From the same reference as above, modified somewhat. All of the acylated material from the previous step was dissolved in 150 ml of H2O at 0-5 C. To this clear yellow solution was added dropwise 40g of Bromine with stirring, keeping temp below 5 C. The solution was allowed to stir at 0-5 C for 1 hour, then allowed to come to room temp. About 10g sodium bisulfite in 30 ml H2O was then added to remove excess bromine. The solution was brought to neutral pH using 40% NaOH, keeping the temp below 30 C. The solution was allowed to stir overnight (~12 hr) at 50 C, and a light tan precipitate formed. The solution was then made basic by the addition of 40% NaOH, and allowed to stir for an additional 3 hr at 50 C. The light tan precipitate was collected by vacuum filtration, washed well with water, and air dried. Recrystallization from ethanol and water gave a beige solid that weighed 16.25g (61% yield overall). mp 86-88 C; IR(KBr) 3414, 1450, 1412, 1315, 1091, 798, 763, 503 cm-1; 1H NMR (CDCl3) 6.44-7.73(m, 5H, aromatic protons), 8.08(s, 1H, NH).
We further took this 5-bromo indole and used it to prepare 5-cyano indole, using cuprous cyanide in N-methyl-pyrrolidinone. This is also a very good way to introduce a 5-methoxy group into an indole, or possibly any number of other substituents. We were also preparing 5-aryl indoles and tryptamines using the 5-bromo indole, by way of palladium catalyzed coupling of indole 5-boronic acid.

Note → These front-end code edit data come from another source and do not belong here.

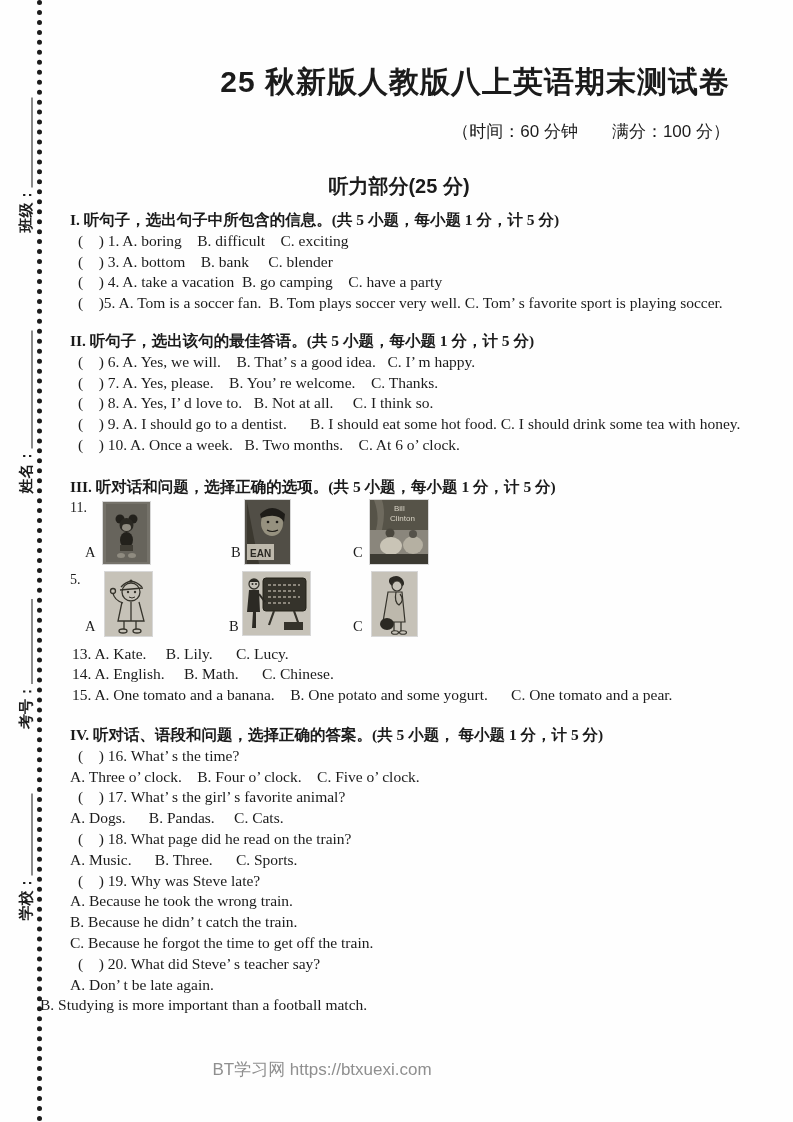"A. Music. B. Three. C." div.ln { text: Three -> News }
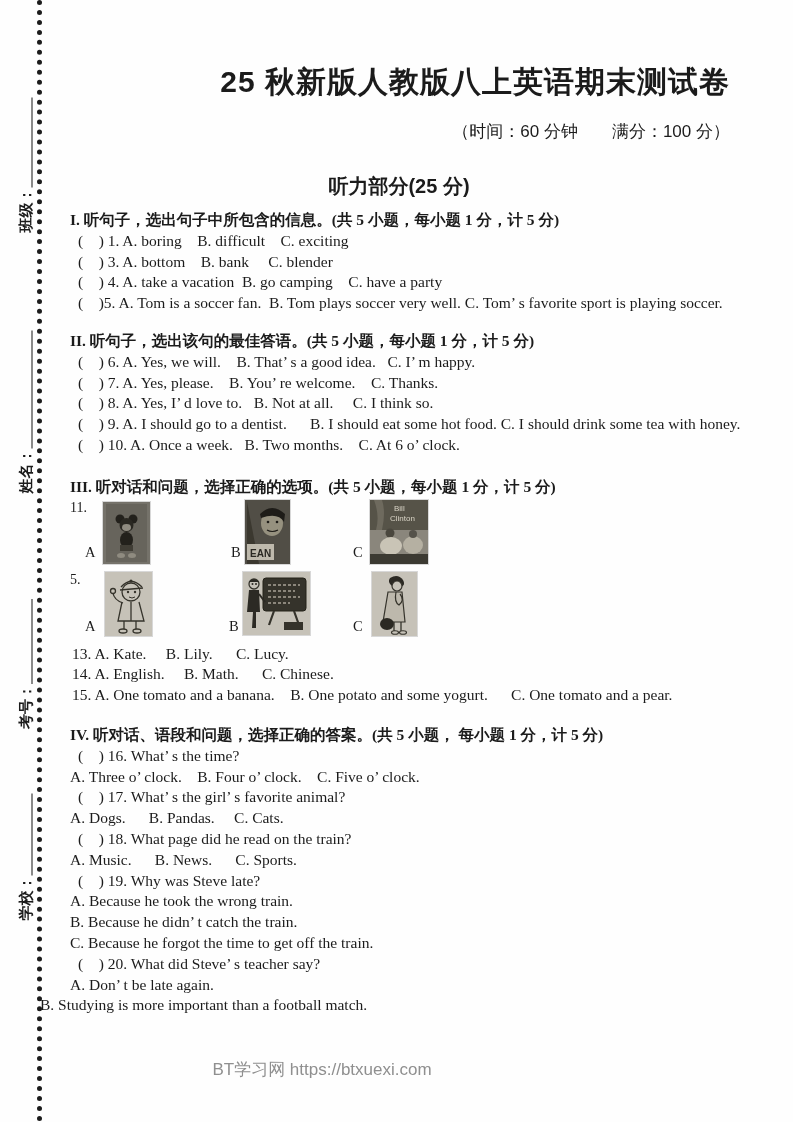"B. Because he didn’ t" div.ln { order: before "C. Because he forgot the" -> after "C. Because he forgot the" }
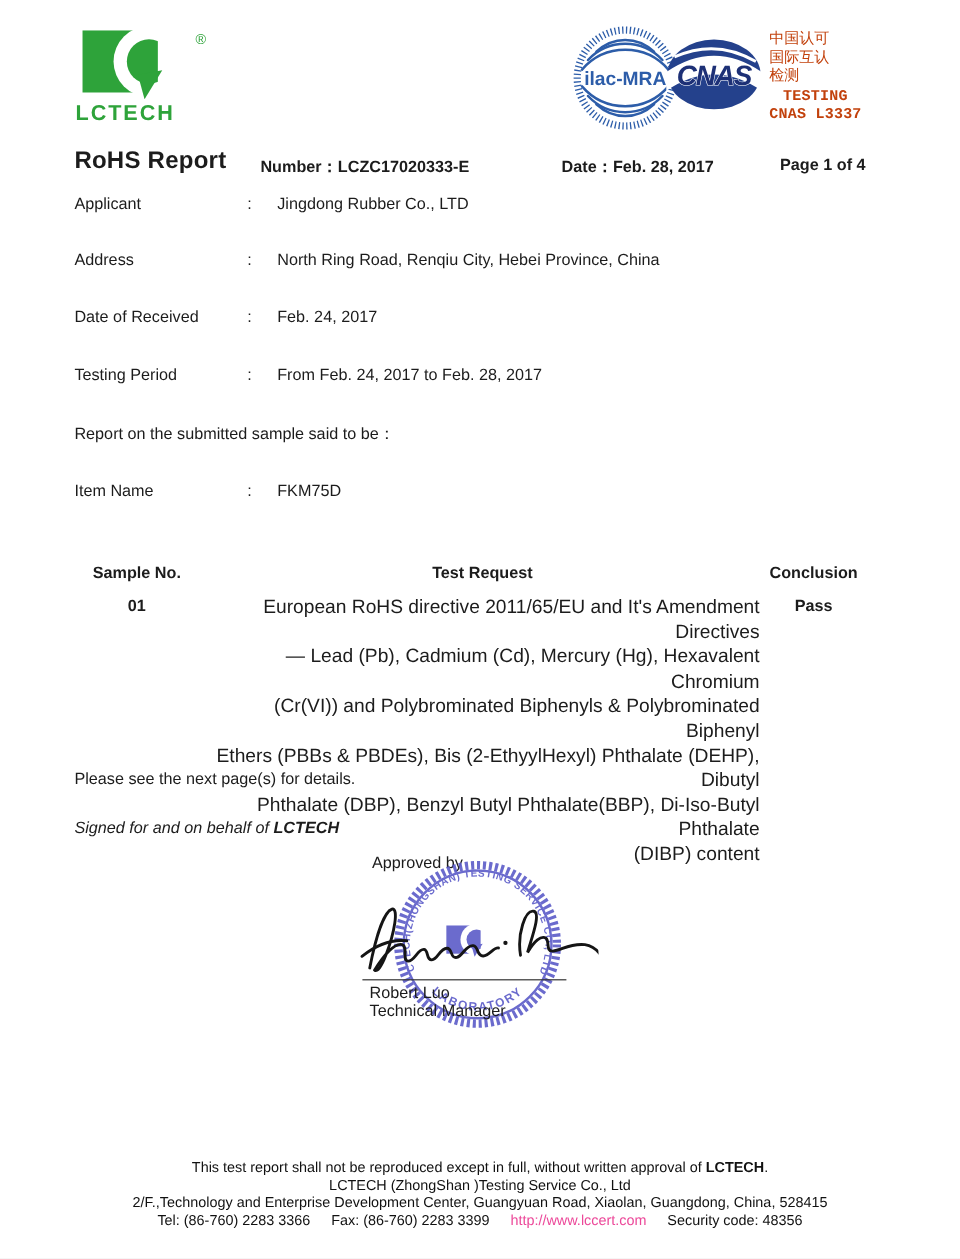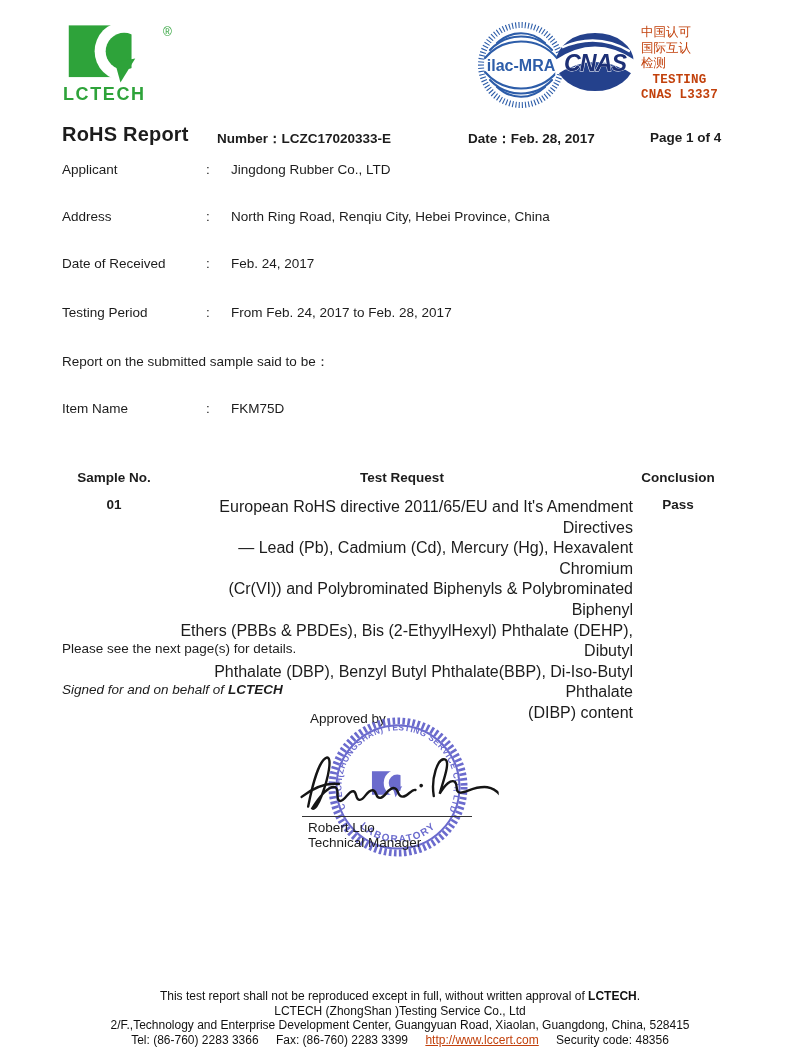"This test report shall not" .footer { margin-top: 23px -> none }
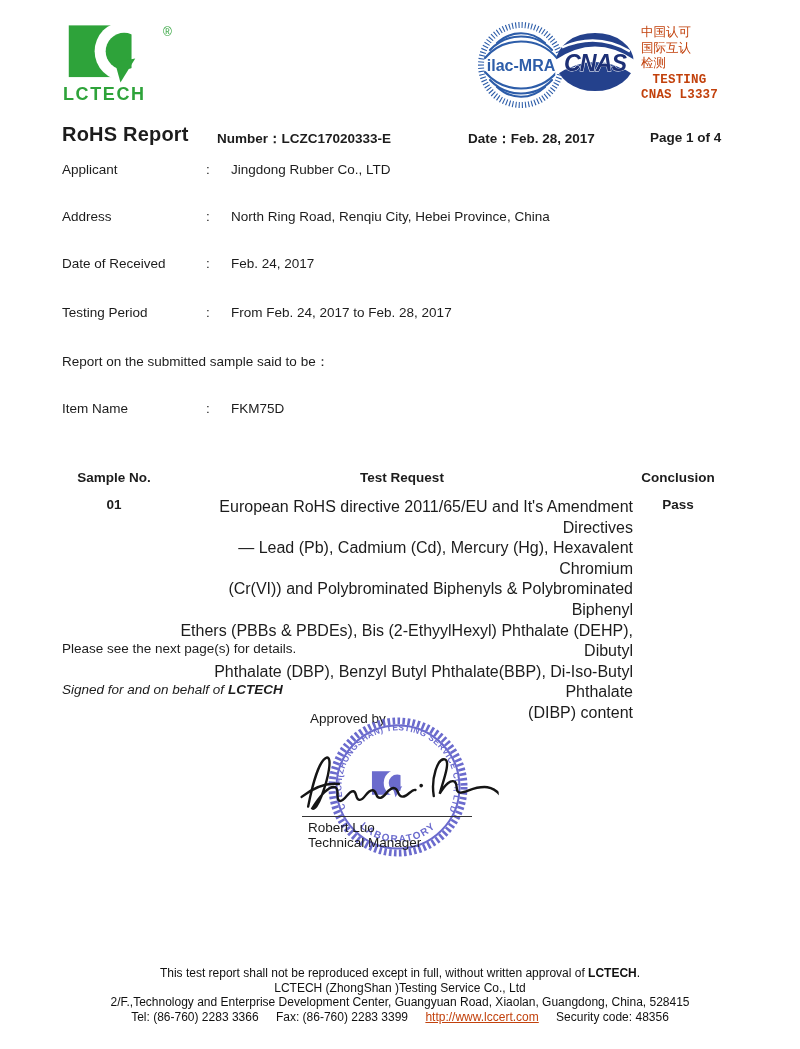"http://www.lccert.com" .footer .lnk { color: #c2410c -> #ec4899; text-decoration: underline -> none }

We also attempted to prepare 5-cyano tryptamine by reaction of 5-CN indole with acetyl chloride/SnCl4 to give 3-acetyl-5-CN indole, brominating this to give the bromoacetyl compound, and then reacting this with ammonia in a parr bomb, followed by reduction. The first two steps went fine, but when the bromo compound was reacted with ammonia, the product was not the desired one, but rather 2,5-bis(5'-cyano-3'-indolyl)pyrazine. When the bromoacetyl compound was reacted with dipropylamine instead of ammonia, the dipropylaminoacetyl-5-CN-indole was isolated in acceptable yields.
The 5-cyano indole was also used to prepare 5-cyano tryptamine by an interesting method that I have not seen much use of in the literature. The oxalyl chloride method was not viable because LAH would have reduced the cyano group. Thus the indole was reacted with acrylic acid to give the indole 3-propionic acid. This was then transformed into the final tryptamine as in Synth. Comm. 23, 1103, '91.